Now at U. Chicago, she is looking at the evolution of life cycle strategies in animals. Initially inspired by how certain female clams will parasitize fish with their larvae, she wants to investigate how different evolutionary pressures can lead to varied maternal effort. For example, why do certain animals have extended parental care in offspring (as in mice), while others place the burden of care on a separate species (as in cuckoo birds [photo]), or have no care at all. Further, she wants to learn how these different strategies may benefit or hurt the species involved.
Photo credit: http://www.pbs.org
So what gets you jazzed about you study system(s)?
“There are too many things that are jazzy, but the top 3 are: This is a new approach to looking at reproductive effort and maternal cost, it can have real world implications of understanding how vulnerable a species might be based on reproductive effort/costs, and…I get to look at pretty shells.“
What initially made you want to pursue science as a career?
“The want to not just look at the natural world and feel awe, but to try and understand it, and truly understand the ‘awe’.
Is there anyone in particular, not necessarily a scientist, who has inspired you to be where you are now?
“I think my father’s quest for knowledge and love of nature is a large part of where I am now. I often think of him as the reason I am where I am now.”
Once you are done with your PhD, what do you plan to do after?
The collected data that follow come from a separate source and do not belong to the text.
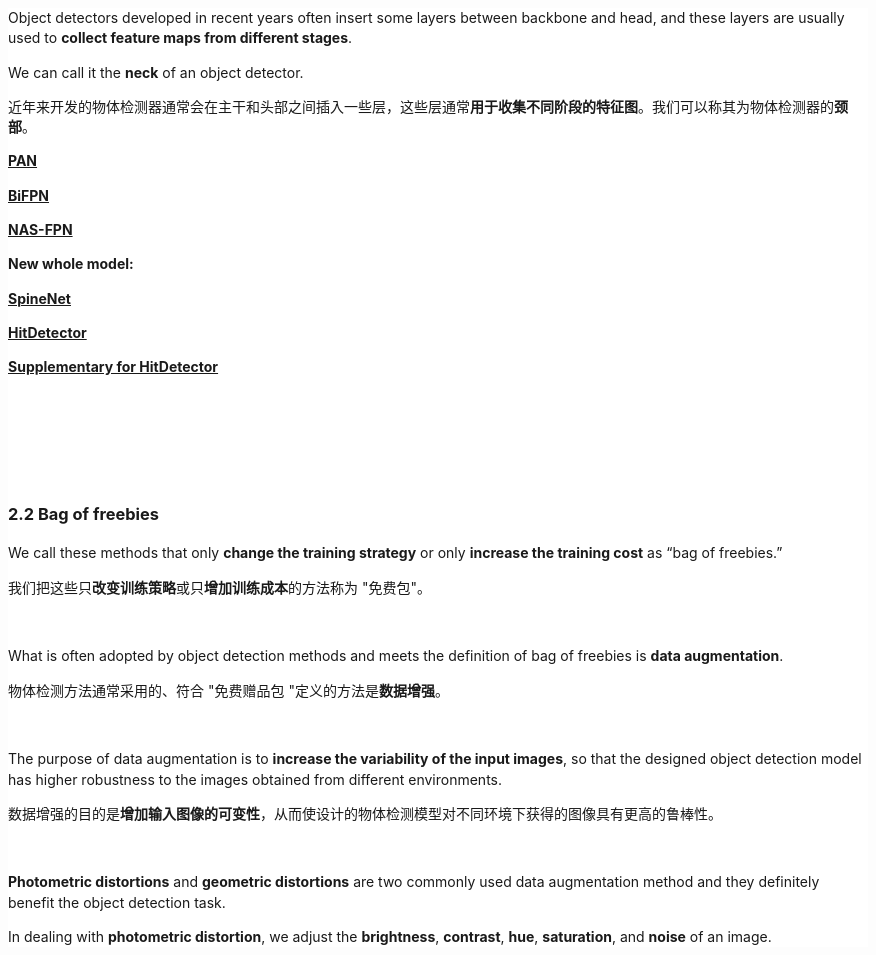Object detectors developed in recent years often insert some layers between backbone and head, and these layers are usually used to **collect feature maps from different stages**. 

We can call it the **neck** of an object detector.

近年来开发的物体检测器通常会在主干和头部之间插入一些层，这些层通常**用于收集不同阶段的特征图**。我们可以称其为物体检测器的**颈部**。

[**PAN**](https://openaccess.thecvf.com/content_cvpr_2018/papers/Liu_Path_Aggregation_Network_CVPR_2018_paper.pdf)

[**BiFPN**](https://openaccess.thecvf.com/content_CVPR_2020/papers/Tan_EfficientDet_Scalable_and_Efficient_Object_Detection_CVPR_2020_paper.pdf)

[**NAS-FPN**](https://openaccess.thecvf.com/content_CVPR_2019/papers/Ghiasi_NAS-FPN_Learning_Scalable_Feature_Pyramid_Architecture_for_Object_Detection_CVPR_2019_paper.pdf)

**New whole model:**

[**SpineNet**](https://openaccess.thecvf.com/content_CVPR_2020/papers/Du_SpineNet_Learning_Scale-Permuted_Backbone_for_Recognition_and_Localization_CVPR_2020_paper.pdf)

[**HitDetector**](https://openaccess.thecvf.com/content_CVPR_2020/papers/Guo_Hit-Detector_Hierarchical_Trinity_Architecture_Search_for_Object_Detection_CVPR_2020_paper.pdf)

[**Supplementary for HitDetector**](https://openaccess.thecvf.com/content_CVPR_2020/supplemental/Guo_Hit-Detector_Hierarchical_Trinity_CVPR_2020_supplemental.pdf)

&emsp;

<img title="" src="file:///Users/zhuzhirui/Library/Application%20Support/marktext/images/2023-08-15-15-27-45-image.png" alt="" data-align="left">

&emsp;

### 2.2 Bag of freebies

We call these methods that only **change the training strategy** or only **increase the training cost** as “bag of freebies.”

我们把这些只**改变训练策略**或只**增加训练成本**的方法称为 "免费包"。

&emsp;

What is often adopted by object detection methods and meets the definition of bag of freebies is **data augmentation**.

物体检测方法通常采用的、符合 "免费赠品包 "定义的方法是**数据增强**。

&emsp;

The purpose of data augmentation is to **increase the variability of the input images**, so that the designed object detection model has higher robustness to the images obtained from different environments.

数据增强的目的是**增加输入图像的可变性**，从而使设计的物体检测模型对不同环境下获得的图像具有更高的鲁棒性。

&emsp;

**Photometric distortions** and **geometric distortions** are two commonly used data augmentation method and they definitely benefit the object detection task. 

In dealing with **photometric distortion**, we adjust the **brightness**, **contrast**, **hue**, **saturation**, and **noise** of an image.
“I’m really hoping to be a professor who has a nice mix of teaching classes, because I love explaining complicated topics, and does research because I want to keep contributing to the knowledge base. I also would like to have a mentorship component because I want to help expand the next generation.”
What is something about yourself that someone might not expect from a scientist?
“I do identify as religious; my religion being Paganism. Also, I view my nature based faith as part of why nature means so much to me.”
Any advice for someone who wants pursue graduate school?
“It is exceptionally difficult to know if you want to do a job if you have never done it. I think if you want to start being a scientist or pursuing that, you should go volunteer in labs, try and get jobs in labs, talk to professors, ask them what their day consists of. Because it’s such an abstract concept of ‘I want to be a *blank* ’ if you’ve never experienced it.”
This question is going to be a bit more abstract. What do you want the greater community at large, scientific or otherwise, to know about you or the field?
“Oh my God…that is such a good question that I can’t think of an answer…I think there are a lot of paths that bring people to science and that’s a large part of what makes science strong. It’s a diversity of backgrounds and inspirations to be scientists. I’m going to go with that.”